* _Your task_
Render the lines of every entry below as one numbered list, leaving out any blank lines.

* _Exercise materials_
+ + +

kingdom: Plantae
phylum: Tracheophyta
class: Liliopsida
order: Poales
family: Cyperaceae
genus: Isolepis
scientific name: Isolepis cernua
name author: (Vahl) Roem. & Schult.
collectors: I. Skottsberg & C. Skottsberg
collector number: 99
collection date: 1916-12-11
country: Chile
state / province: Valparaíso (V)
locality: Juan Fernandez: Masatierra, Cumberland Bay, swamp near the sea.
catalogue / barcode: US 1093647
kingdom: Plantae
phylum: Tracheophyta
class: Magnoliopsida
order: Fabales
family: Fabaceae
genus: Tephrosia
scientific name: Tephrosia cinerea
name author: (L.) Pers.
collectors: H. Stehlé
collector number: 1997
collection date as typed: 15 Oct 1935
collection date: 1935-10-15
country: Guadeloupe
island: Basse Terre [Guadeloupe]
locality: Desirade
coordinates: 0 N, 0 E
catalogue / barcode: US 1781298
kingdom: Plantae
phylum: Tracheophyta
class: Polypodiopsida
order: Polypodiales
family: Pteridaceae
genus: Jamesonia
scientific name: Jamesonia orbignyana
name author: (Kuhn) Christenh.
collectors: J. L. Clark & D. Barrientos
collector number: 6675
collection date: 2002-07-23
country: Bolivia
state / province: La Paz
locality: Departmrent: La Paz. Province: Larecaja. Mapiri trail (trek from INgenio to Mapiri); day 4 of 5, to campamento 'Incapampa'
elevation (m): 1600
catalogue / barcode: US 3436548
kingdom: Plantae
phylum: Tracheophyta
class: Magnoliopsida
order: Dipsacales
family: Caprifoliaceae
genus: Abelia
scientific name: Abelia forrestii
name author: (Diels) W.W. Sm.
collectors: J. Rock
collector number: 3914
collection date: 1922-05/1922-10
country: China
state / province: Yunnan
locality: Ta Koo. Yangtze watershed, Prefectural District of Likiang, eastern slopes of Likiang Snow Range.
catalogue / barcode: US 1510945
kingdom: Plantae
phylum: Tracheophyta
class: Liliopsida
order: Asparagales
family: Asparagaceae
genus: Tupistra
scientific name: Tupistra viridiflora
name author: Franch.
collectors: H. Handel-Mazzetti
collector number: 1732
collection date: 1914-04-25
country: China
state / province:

+ + +

* _Answer below_
1. kingdom: Plantae
2. phylum: Tracheophyta
3. class: Liliopsida
4. order: Poales
5. family: Cyperaceae
6. genus: Isolepis
7. scientific name: Isolepis cernua
8. name author: (Vahl) Roem. & Schult.
9. collectors: I. Skottsberg & C. Skottsberg
10. collector number: 99
11. collection date: 1916-12-11
12. country: Chile
13. state / province: Valparaíso (V)
14. locality: Juan Fernandez: Masatierra, Cumberland Bay, swamp near the sea.
15. catalogue / barcode: US 1093647
16. kingdom: Plantae
17. phylum: Tracheophyta
18. class: Magnoliopsida
19. order: Fabales
20. family: Fabaceae
21. genus: Tephrosia
22. scientific name: Tephrosia cinerea
23. name author: (L.) Pers.
24. collectors: H. Stehlé
25. collector number: 1997
26. collection date as typed: 15 Oct 1935
27. collection date: 1935-10-15
28. country: Guadeloupe
29. island: Basse Terre [Guadeloupe]
30. locality: Desirade
31. coordinates: 0 N, 0 E
32. catalogue / barcode: US 1781298
33. kingdom: Plantae
34. phylum: Tracheophyta
35. class: Polypodiopsida
36. order: Polypodiales
37. family: Pteridaceae
38. genus: Jamesonia
39. scientific name: Jamesonia orbignyana
40. name author: (Kuhn) Christenh.
41. collectors: J. L. Clark & D. Barrientos
42. collector number: 6675
43. collection date: 2002-07-23
44. country: Bolivia
45. state / province: La Paz
46. locality: Departmrent: La Paz. Province: Larecaja. Mapiri trail (trek from INgenio to Mapiri); day 4 of 5, to campamento 'Incapampa'
47. elevation (m): 1600
48. catalogue / barcode: US 3436548
49. kingdom: Plantae
50. phylum: Tracheophyta
51. class: Magnoliopsida
52. order: Dipsacales
53. family: Caprifoliaceae
54. genus: Abelia
55. scientific name: Abelia forrestii
56. name author: (Diels) W.W. Sm.
57. collectors: J. Rock
58. collector number: 3914
59. collection date: 1922-05/1922-10
60. country: China
61. state / province: Yunnan
62. locality: Ta Koo. Yangtze watershed, Prefectural District of Likiang, eastern slopes of Likiang Snow Range.
63. catalogue / barcode: US 1510945
64. kingdom: Plantae
65. phylum: Tracheophyta
66. class: Liliopsida
67. order: Asparagales
68. family: Asparagaceae
69. genus: Tupistra
70. scientific name: Tupistra viridiflora
71. name author: Franch.
72. collectors: H. Handel-Mazzetti
73. collector number: 1732
74. collection date: 1914-04-25
75. country: China
76. state / province:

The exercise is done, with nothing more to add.